18 Da sagte der König zu Doëg: "Mach du es, und schlag die Priester tot!" Der Edomiter Doëg tat es. Er fiel über die Priester her und tötete an diesem Tag 85 Männer. Sie hatten alle das leinene Efod getragen.

19 Außerdem ließ Saul alle Einwohner der Priesterstadt Nob mit dem Schwert umbringen: Männer und Frauen, Kinder und Säuglinge, dazu auch Rinder und Esel, Schafe und Ziegen.

20 Es entkam nur ein Sohn von Ahimelech Ben-Ahitub, das war Abjatar. Er floh zu David

21 und berichtete ihm, dass Saul die Priester Jahwes umgebracht hatte.

22 Da sagte David zu ihm: "Ich hätte schon an jenem Tag wissen müssen, als ich Doëg in Nob sah, dass er es Saul verraten würde. Ich bin schuld am Tod deiner ganzen Verwandtschaft.

23 Bleib jetzt bei mir und hab keine Angst! Denn der, der es auf dich abgesehen hat, will auch mich umbringen.

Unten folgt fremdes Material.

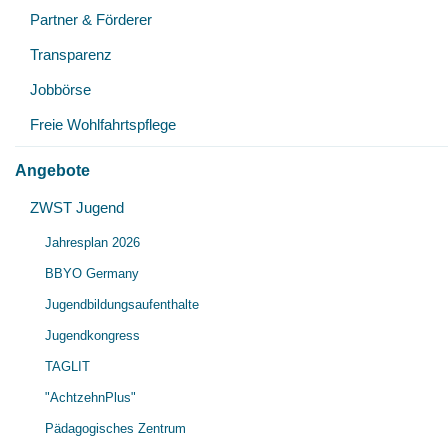
Partner & Förderer
Transparenz
Jobbörse
Freie Wohlfahrtspflege
Angebote
ZWST Jugend
Jahresplan 2026
BBYO Germany
Jugendbildungsaufenthalte
Jugendkongress
TAGLIT
"AchtzehnPlus"
Pädagogisches Zentrum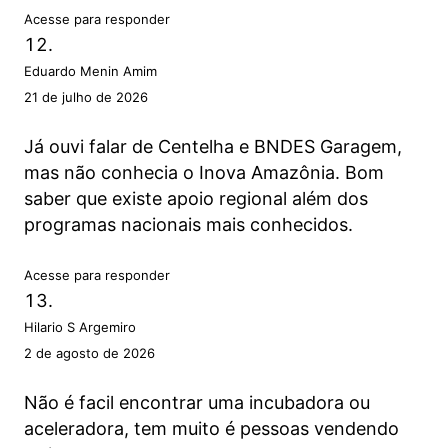
Acesse para responder
Eduardo Menin Amim
21 de julho de 2026
Já ouvi falar de Centelha e BNDES Garagem,
mas não conhecia o Inova Amazônia. Bom
saber que existe apoio regional além dos
programas nacionais mais conhecidos.
Acesse para responder
Hilario S Argemiro
2 de agosto de 2026
Não é facil encontrar uma incubadora ou
aceleradora, tem muito é pessoas vendendo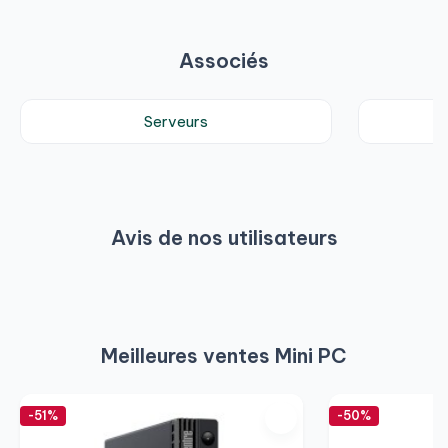
Associés
Serveurs
Avis de nos utilisateurs
Meilleures ventes Mini PC
-51%
-50%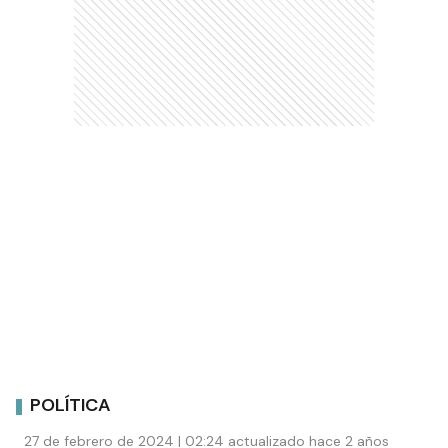
POLÍTICA
27 de febrero de 2024 | 02:24 actualizado hace 2 años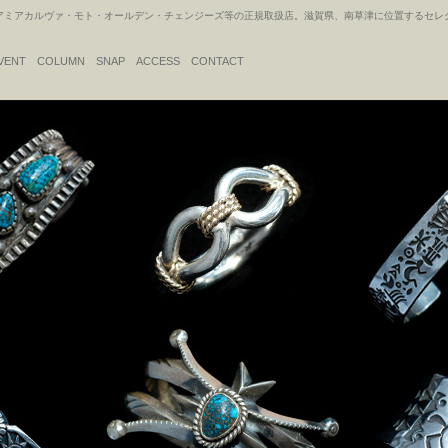
アカルヴァ・モト・オールデン・チェンジーズ等の正規取扱店。滋賀県、南草津に位置するセレクトシ
VENT
COLUMN
SNAP
ACCESS
CONTACT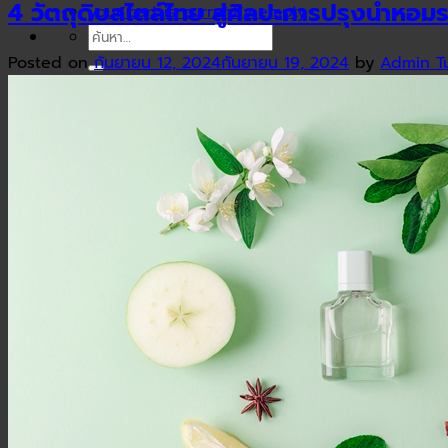
4 วัตถุดิบสไตล์ไทย สู่ศิลปะการปรุงน้ำหอม
your cart is currently empty
ค้นหา:
Posted on
กันยายน 12, 2024
กันยายน 19, 2024
by
Admin T
ค้นหา: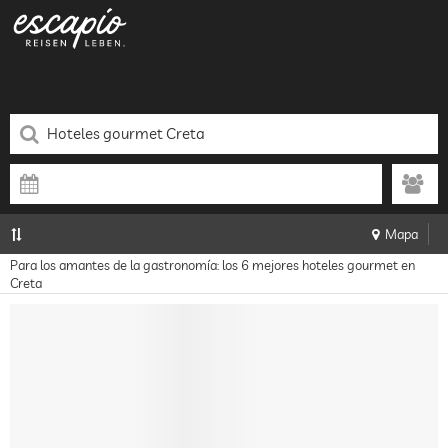
Mapa
Para los amantes de la gastronomía: los 6 mejores hoteles gourmet en
Creta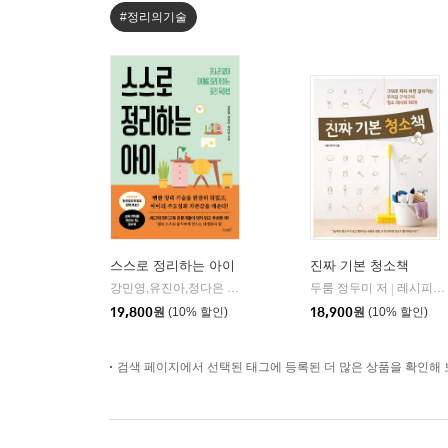
#정리의기술
스스로 정리하는 아이
진짜 기본 청소책
강민영,유진아,정다은 저
엠에스제이엔
두룸 정두미 저
레시피팩토리(단행)
|
|
19,800
원
(10% 할인)
18,900
원
(10% 할인)
검색 페이지에서 선택된 태그에 등록된 더 많은 상품을 확인해 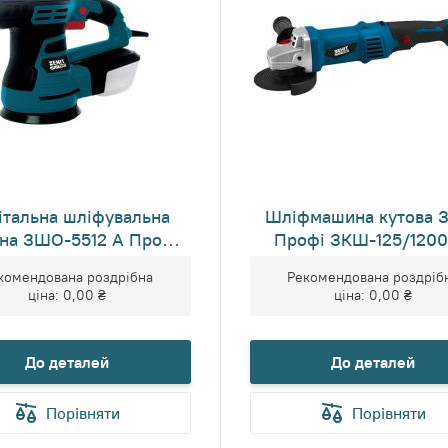
італьна шліфувальна
Шліфмашина кутова З
на ЗШО-5512 А Профі
Профі ЗКШ-125/1200
v2.0
комендована роздрібна
Рекомендована роздріб
ціна:
0,00 ₴
ціна:
0,00 ₴
До деталей
До деталей
Порівняти
Порівняти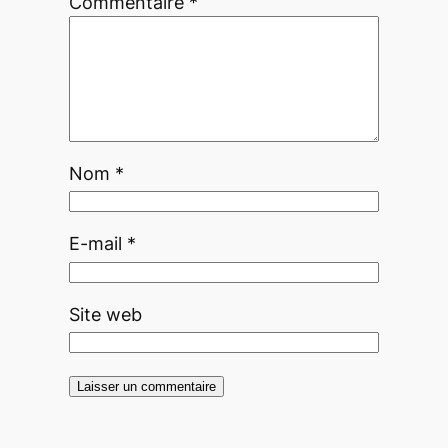
Commentaire
*
Nom
*
E-mail
*
Site web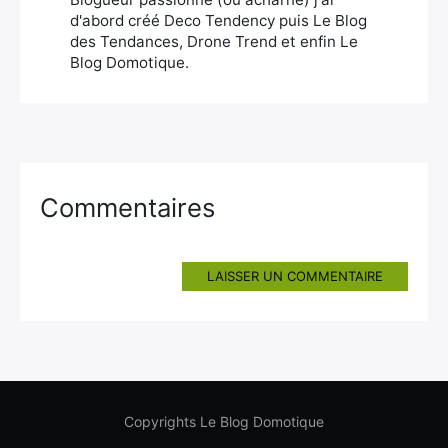
d'abord créé Deco Tendency puis Le Blog
des Tendances, Drone Trend et enfin Le
Blog Domotique.
Commentaires
LAISSER UN COMMENTAIRE
Copyrights Le Blog Domotique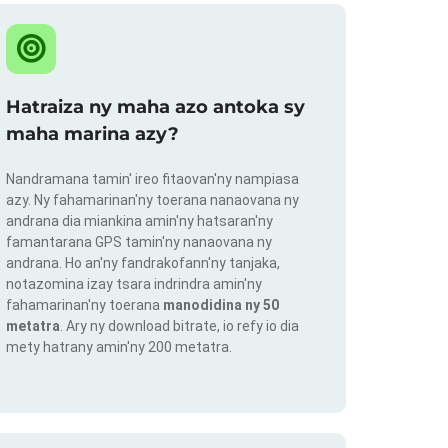
Hatraiza ny maha azo antoka sy
maha marina azy?
Nandramana tamin' ireo fitaovan'ny nampiasa
azy. Ny fahamarinan'ny toerana nanaovana ny
andrana dia miankina amin'ny hatsaran'ny
famantarana GPS tamin'ny nanaovana ny
andrana. Ho an'ny fandrakofann'ny tanjaka,
notazomina izay tsara indrindra amin'ny
fahamarinan'ny toerana
manodidina ny 50
metatra
. Ary ny download bitrate, io refy io dia
mety hatrany amin'ny 200 metatra.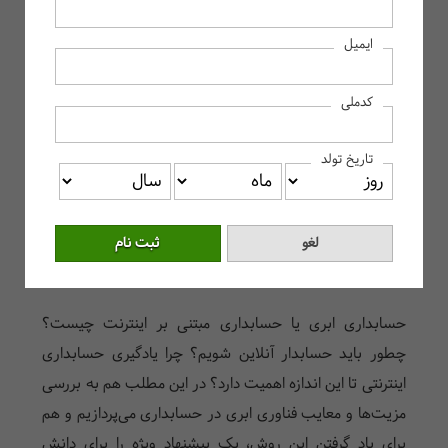
همه چیز درباره حسابداری ابری و آنلاین
ایمیل
حسابداری ابری چیست؟
ویژگی‌های حسابداری ابری
کدملی
مزایا و معایب ‌حسابداری آنلاین
مزایای حسابداری ابری
تاریخ تولد
معایب حسابداری ابری
اهمیت فناوری ابری در حسابداری
معرفی بهترین نرم افزار‌های حسابداری ابری
تحصیل در رشته حسابداری ابری
حسابداری ابری یا حسابداری مبتنی بر اینترنت چیست؟
چطور باید حسابدار آنلاین شویم؟ چرا یادگیری حسابداری
اینترنتی تا این اندازه اهمیت دارد؟ در این مطلب هم به بررسی
مزیت‌ها و معایب فناوری ابری در حسابداری می‌پردازیم و هم
برای یاد گرفتن این روش، یک پیشنهاد ویژه را برای دانش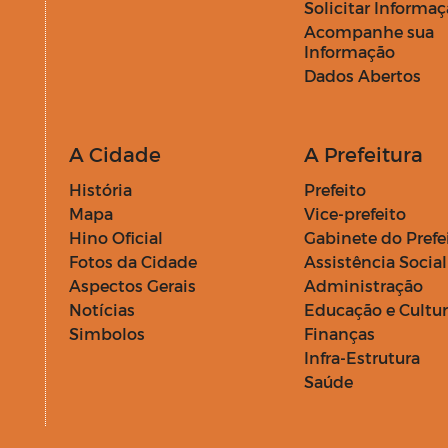
Solicitar Informa
Acompanhe sua
Informação
Dados Abertos
A Cidade
A Prefeitura
História
Prefeito
Mapa
Vice-prefeito
Hino Oficial
Gabinete do Prefe
Fotos da Cidade
Assistência Social
Aspectos Gerais
Administração
Notícias
Educação e Cultu
Simbolos
Finanças
Infra-Estrutura
Saúde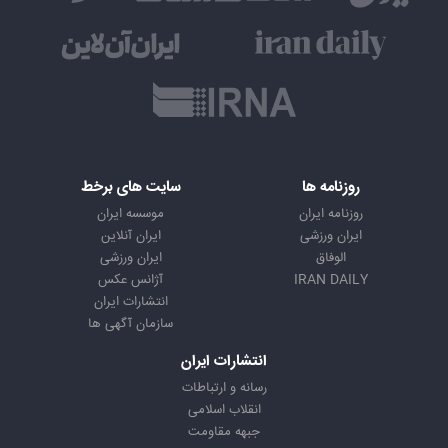
روزنامه ها
سایت های برخط
روزنامه ایران
موسسه ایران
ایران ورزشی
ایران آنلاین
الوفاق
ایران ورزشی
IRAN DAILY
آژانس عکس
انتشارات ایران
سازمان آگهی ها
انتشارات ایران
رسانه و ارتباطات
انقلاب اسلامی
جبهه مقاومت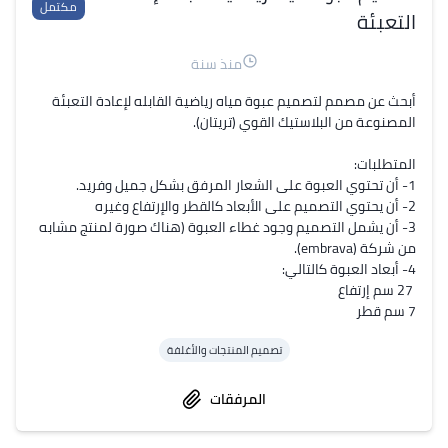
مكتمل
التعبئة
منذ سنة
أبحث عن مصمم لتصميم عبوة مياه رياضية القابله لإعادة التعبئة 
3- أن يشمل التصميم وجود غطاء العبوة (هناك صورة لمنتج مشابه 
7 سم قطر
تصميم المنتجات والأغلفة
المرفقات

Bei mir bist du also am sichersten."

Anmerkungen

(1) Adullam. Stadt in der Schefela, dem Hügelland von Juda, 26 km westlich von Jerusalem.

(2) Mizpe. 'Wachtturm'. Die genaue Lage dieses Ortes ist unbekannt.

(3) Heret. Die Lage des Waldes ist unbekannt, vielleicht westlich oder südwestlich von Jerusalem.

(4) Die Tamariske ist ein reich verzweigter immergrüner Baum, der bis zu 10 Meter hoch wird.

David zog schließlich weiter nach Adullam, wo sich eine Schar von Männern um ihn sammelte. Umgeben von Ausgestoßenen kümmerte er sich auch darum, dass seine Familie versorgt war, indem er seine Eltern nach Moab schickte.

Die Lüge Davids in Nob hatte weitreichende Folgen. Doeg, der alles mitbekommen hatte (1. Samuel 21, 8), berichtete Saul davon, dass die Priester David geholfen hatten. Saul bestrafte sie mit dem Tod, obwohl sie ja eigentlich von David hintergangen worden waren. So erfüllte sich auch die Gerichtsankündigung, welche der Hohepriester Eli einst erhalten hatte (1. Samuel 2,31).

Als der einzige Überlebende zu David kam, musste dieser seine Schuld eingestehen: “Ich bin schuld am Tod deiner ganzen Verwandtschaft.” (V22) Durch seine Sünde waren andere gestorben. Bei all dem darf man jedoch auch nicht die Schuld Sauls vergessen, der mehr und mehr seinem Wahnsinn verfiel und für rationale Argumente nicht mehr zugänglich war. Er ließ sich auch dann nicht aufhalten, als sich seine Männer weigerten seine Befehle auszuführen (V17).